The media has been quick to link the high turnout of black voters in California with the passage of Proposition 8, the state ballot measure to ban same-sex marriage. For example, Karl Vick and Ashley Surdin of The Washington Post report:

To gay rights advocates, the issue was one of civil rights…. That appeal ran head-on into a well-funded and well-framed advertising campaign in favor of the ban — and the deeply ingrained religious beliefs of an African American community that largely declined to see the issue through a prism of equality.

“I think it’s mainly because of the way we were brought up in the church; we don’t agree with it,” said Jasmine Jones, 25, who is black. “I’m not really the type that I wanted to stop people’s rights. But I still have my beliefs, and if I can vote my beliefs that’s what I’m going to do.

“God doesn’t approve it, so I don’t approve it. And I approve of Him.”

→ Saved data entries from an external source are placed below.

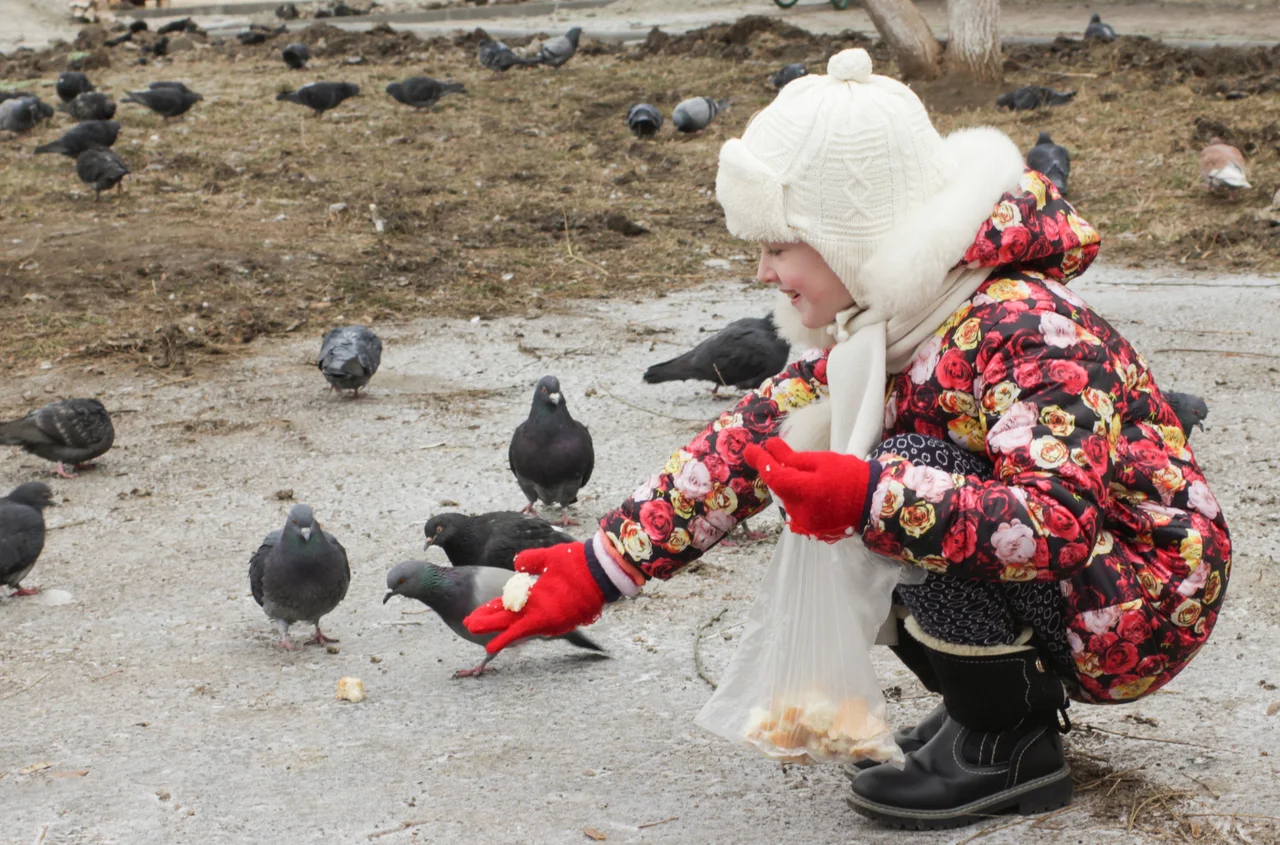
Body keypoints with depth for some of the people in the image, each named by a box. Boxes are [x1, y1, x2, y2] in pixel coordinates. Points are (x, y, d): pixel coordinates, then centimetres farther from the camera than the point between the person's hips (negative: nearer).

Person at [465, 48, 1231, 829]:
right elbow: (753, 438, 0)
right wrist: (599, 571, -4)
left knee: (915, 480, -26)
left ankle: (1008, 749, -10)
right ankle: (1014, 696, 9)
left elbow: (1060, 520, -38)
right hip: (1050, 604, 9)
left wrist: (874, 497, -48)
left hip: (1146, 606, -9)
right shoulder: (880, 327, 0)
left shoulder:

The overwhelming rejection of same-sex marriage by black voters was surprising and disappointing to gay rights advocates who had hoped that African Americans would empathize with their struggle.

At The New York Times, Frank Rich comments that “In California, where other races split more or less evenly on a same-sex marriage ban, some 70 percent of black voters contributed to its narrow victory,” citing Slate’s Farhad Manjoo, who asks, “Did [Obama] help push California’s gay-marriage ban over the top?”

That’s the irony of Obama’s victory: Had black turnout matched levels of previous elections, the vote on the gay-marriage ban—which trailed in the polls for much of the summer—would have been much closer. It might even have failed.

Elsewhere, bloggers have been ardently debating the validity of “the whole ‘Teh blackz did us in!’ argument.” Andrew Sullivan of The Daily Dish has argued, “There is, alas, no ethnic community as homophobic in America as African-Americans,” and has bemoaned the black community’s failure to engage on this issue here and here.

Ben Smith of Politico reflects on the “fallout over the apparent black-gay split within the Democratic coalition” here. And Atlantic Monthly’s Ta-Nehisi Coates makes a strong case against claims that the black community is to blame here, here and here, pointing to a post at DailyKos that has done the math and shown this narrative to be unfounded:

The basic idea is that you need black folks to have been about 10 percent of all votes cast on Prop 8 to make a difference. Black folks are one of the smallest minorities in California, making up about six percent of the total electorate, which numbers at about 17 million. At 6 percent, black folks are worth about a million or so votes. There were just over ten million votes cast on Prop. 8. For blacks to cast ten percent of those you would need a turnout of 90 percent in the black community. Lemme repeat that–90 percent. It’s possible, I guess. I leave it to you to weigh the odds.

Coates ultimately takes Andrew Sullivan’s point that “There is a difference between blaming African Americans and recognizing that the black community needs to be engaged more energetically on this issue,” but it appears this debate is far from over.